Por outro lado, Secco aponta que Carone manteve ao longo da vida uma grande fidelidade ao partido. Ao mesmo tempo em que evitava críticas ao PCB em sua obra, o professor sempre estava disposto a participar de debates e realizar palestras para militantes e trabalhadores. “Ele se manteve ‘espiritualmente’ vinculado ao PCB até o momento em que ele se torna o Partido Popular Socialista (PPS), em 1992. A partir daí, ele se vincula, também sem se filiar, ao Partido Comunista do Brasil (PCdoB).”
Carone foi casado com Flávia de Barros Carone, também professora da FFLCH e autora de uma obra importante sobre morfossintaxe. O professor se aposentaria em 1993 e morreria dez anos depois, em 31 de janeiro de 2003, aos 79 anos.

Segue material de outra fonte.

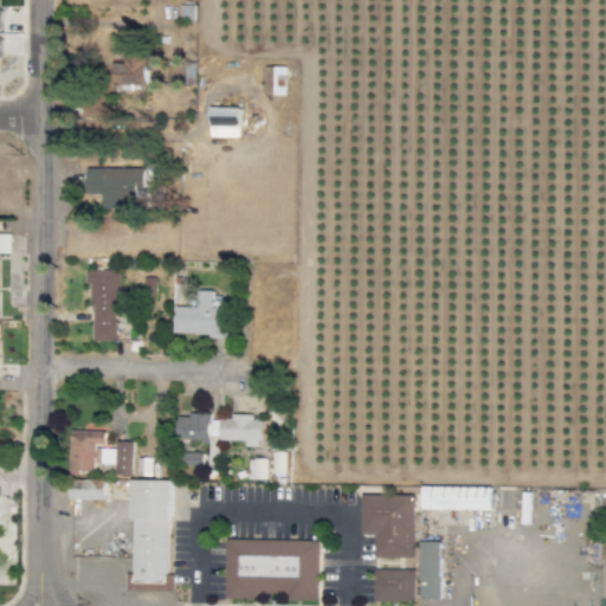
[(144,85),(144,55),(123,55),(123,63),(110,63),(111,86),(144,85)]
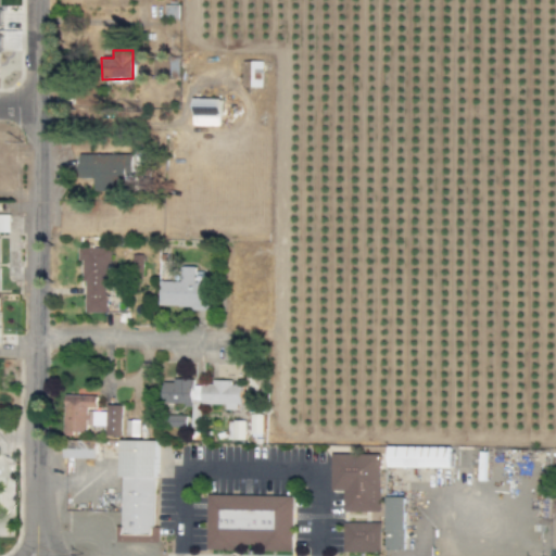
[(177,76),(177,59),(154,58),(153,75),(177,76)]
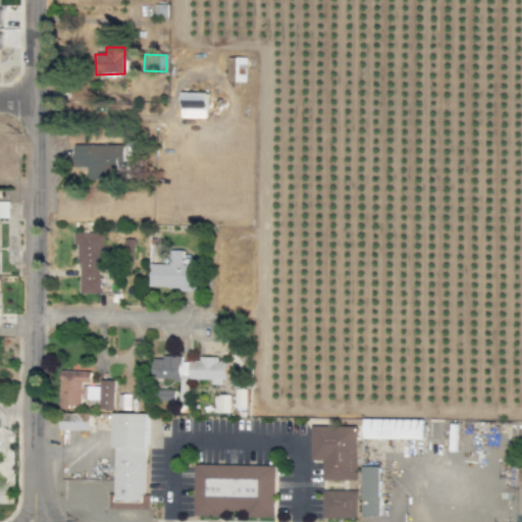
[(207,92),(180,92),(180,117),(206,118),(207,92)]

Sua biblioteca com mais de 20 mil livros se encontra hoje no Museu Republicano Convenção de Itu, em Itu (SP), ligado ao Museu Paulista (MP) da USP – também chamado Museu do Ipiranga. Lá estão guardados livros, revistas, panfletos, jornais e cartas, compondo um dos principais acervos tanto sobre o período republicano como sobre as esquerdas nacionais. Além do número expressivo de obras, alguns volumes raros também chamam atenção, como a primeira edição de Os Sertões, de Euclides da Cunha, com correções ortográficas do próprio autor, e a primeira edição de Miséria da Filosofia, de Karl Marx.
“O acervo de Carone é fruto de uma trajetória ímpar entre os intelectuais da USP”, assinala Secco, que trabalhou na biblioteca pessoal do professor quando era seu aluno na graduação. Segundo Secco, Carone possuía um apartamento só para sua biblioteca e muitas vezes comprava mais de um exemplar do mesmo livro. “Ele tinha uma amplitude de interesses: literatura, leituras comunistas, socialistas, democratas. Começou a comprar livros nos sebos de São Paulo, depois acumulou mais livros na fazenda e, após o golpe militar, conseguiu comprar parte importante da biblioteca de Astrojildo Pereira, o fundador do Partido Comunista, que havia sido anarquista e por isso tinha livros dessas duas vertentes. E a partir dos anos 1970, já como professor, continuou colecionando livros.”